(DATASET RECORDS begins)

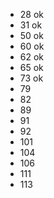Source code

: - 28 ok
- 31 ok
- 50 ok
- 60 ok
- 62 ok
- 65 ok
- 73 ok
- 79
- 82
- 89
- 91
- 92
- 101
- 104
- 106
- 111
- 113
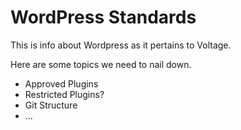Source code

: # WordPress Standards

This is info about Wordpress as it pertains to Voltage.

Here are some topics we need to nail down.

* Approved Plugins
* Restricted Plugins?
* Git Structure
* ...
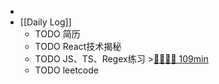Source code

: -
- [[Daily Log]]
	- TODO 简历
	- TODO React技术揭秘
	- TODO JS、TS、Regex练习 >[🍅🍅🍅🍅 109min](#agenda-pomo://?t=f-1690601165027-1500%2Cf-1690603659747-1500%2Cf-1690608831077-1500%2Cf-1690618740858-1500%2Cp-1690622110090-504)
	- TODO leetcode
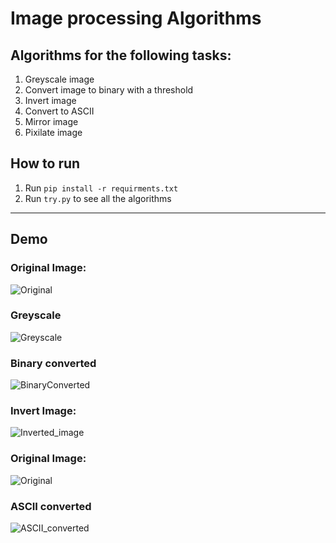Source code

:# Image processing Algorithms

## Algorithms for the following tasks:

1. Greyscale image
2. Convert image to binary with a threshold
3. Invert image
4. Convert to ASCII
5. Mirror image
6. Pixilate image

## How to run

1. Run `pip install -r requirments.txt`
2. Run `try.py` to see all the algorithms

---

## Demo

### Original Image:

![Original](https://cdn.discordapp.com/attachments/536199577284509696/818495297998946364/unknown.png)

### Greyscale

![Greyscale](https://cdn.discordapp.com/attachments/536199577284509696/818494792492908574/unknown.png)

### Binary converted

![BinaryConverted](https://cdn.discordapp.com/attachments/536199577284509696/818494907890925608/unknown.png)

### Invert Image:

![Inverted_image](https://cdn.discordapp.com/attachments/563779252735180831/837231413441855498/unknown.png)

### Original Image:

![Original](https://cdn.discordapp.com/attachments/536199577284509696/823231240080850973/unknown.png)

### ASCII converted

![ASCII_converted](https://cdn.discordapp.com/attachments/536199577284509696/823230708398030888/unknown.png)
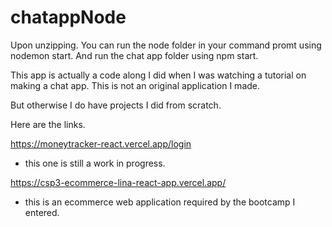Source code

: # chatappNode

Upon unzipping. You can run the node folder in your command promt using nodemon start. And run the chat app folder using npm start.

This app is actually a code along I did when I was watching a tutorial on making a chat app. This is not an original application I made.

But otherwise I do have projects I did from scratch.

Here are the links.

https://moneytracker-react.vercel.app/login

- this one is still a work in progress.

https://csp3-ecommerce-lina-react-app.vercel.app/

- this is an ecommerce web application required by the bootcamp I entered.

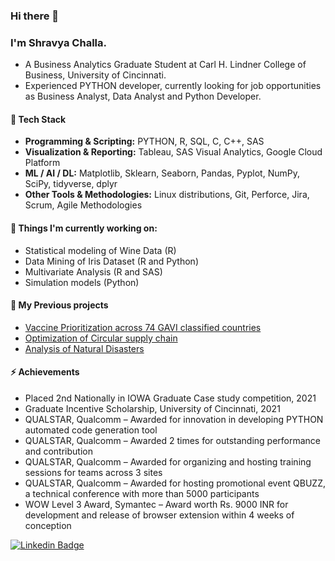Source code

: ### Hi there 👋

### I'm Shravya Challa.

* A Business Analytics Graduate Student at Carl H. Lindner College of Business, University of Cincinnati.
* Experienced PYTHON developer, currently looking for job opportunities as Business Analyst, Data Analyst and Python Developer.

#### 👯 Tech Stack

*	**Programming & Scripting:** PYTHON, R, SQL, C, C++, SAS
*	**Visualization & Reporting:** Tableau, SAS Visual Analytics, Google Cloud Platform
*	**ML / AI / DL:** Matplotlib, Sklearn, Seaborn, Pandas, Pyplot, NumPy, SciPy, tidyverse, dplyr
*	**Other Tools & Methodologies:** Linux distributions, Git, Perforce, Jira, Scrum, Agile Methodologies

#### 🔭 Things I'm currently working on:
* Statistical modeling of Wine Data (R)
* Data Mining of Iris Dataset (R and Python)
* Multivariate Analysis (R and SAS)
* Simulation models (Python)

#### 🔭 My Previous projects
* [Vaccine Prioritization across 74 GAVI classified countries](https://github.com/ShravyaChalla/Vaccine-Prioritization)
* [Optimization of Circular supply chain](https://github.com/ShravyaChalla/Optimization-of-Circular-supply-chain)
* [Analysis of Natural Disasters](https://github.com/ShravyaChalla/Analysis-of-Natural-Disasters)

#### ⚡ Achievements
* Placed 2nd Nationally in IOWA Graduate Case study competition, 2021
* Graduate Incentive Scholarship, University of Cincinnati, 2021
* QUALSTAR, Qualcomm – Awarded for innovation in developing PYTHON automated code generation tool
* QUALSTAR, Qualcomm – Awarded 2 times for outstanding performance and contribution
*	QUALSTAR, Qualcomm – Awarded for organizing and hosting training sessions for teams across 3 sites
*	QUALSTAR, Qualcomm – Awarded for hosting promotional event QBUZZ, a technical conference with more than 5000 participants
*	WOW Level 3 Award, Symantec – Award worth Rs. 9000 INR for development and release of browser extension within 4 weeks of conception

[![Linkedin Badge](https://img.shields.io/badge/-ShravyaChalla-blue?style=flat-square&logo=Linkedin&logoColor=white&link=https://www.linkedin.com/in/shravya-challa/)](https://www.linkedin.com/in/shravya-challa/)
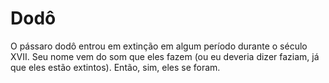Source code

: # Dodô

O pássaro dodô entrou em extinção em algum período durante o século XVII. Seu
nome vem do som que eles fazem (ou eu deveria dizer faziam, já que eles estão
extintos). Então, sim, eles se foram.
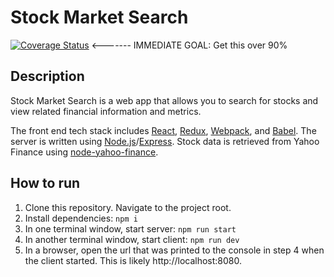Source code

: # Stock Market Search 
[![Coverage Status](https://coveralls.io/repos/github/gregdardis/stock-market-search/badge.svg?branch=master)](https://coveralls.io/github/gregdardis/stock-market-search?branch=master) <------- IMMEDIATE GOAL: Get this over 90%
## Description

Stock Market Search is a web app that allows you to search for stocks and view related financial information and metrics.

The front end tech stack includes [React](https://github.com/facebook/react), [Redux](https://github.com/reactjs/redux), [Webpack](https://github.com/webpack/webpack), and [Babel](https://github.com/babel/babel). The server is written using [Node.js](https://github.com/nodejs/node)/[Express](https://github.com/expressjs/express). Stock data is retrieved from Yahoo Finance using [node-yahoo-finance](https://github.com/pilwon/node-yahoo-finance).

## How to run

1. Clone this repository.  Navigate to the project root.
2. Install dependencies: `npm i`
3. In one terminal window, start server: `npm run start`
4. In another terminal window, start client: `npm run dev`
5. In a browser, open the url that was printed to the console in step 4 when the client started.  This is likely http://localhost:8080.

(DATASET RECORDS ends)

All lines of the entries above where "Plugins" turns up should be reported.

* Approved Plugins
* Restricted Plugins?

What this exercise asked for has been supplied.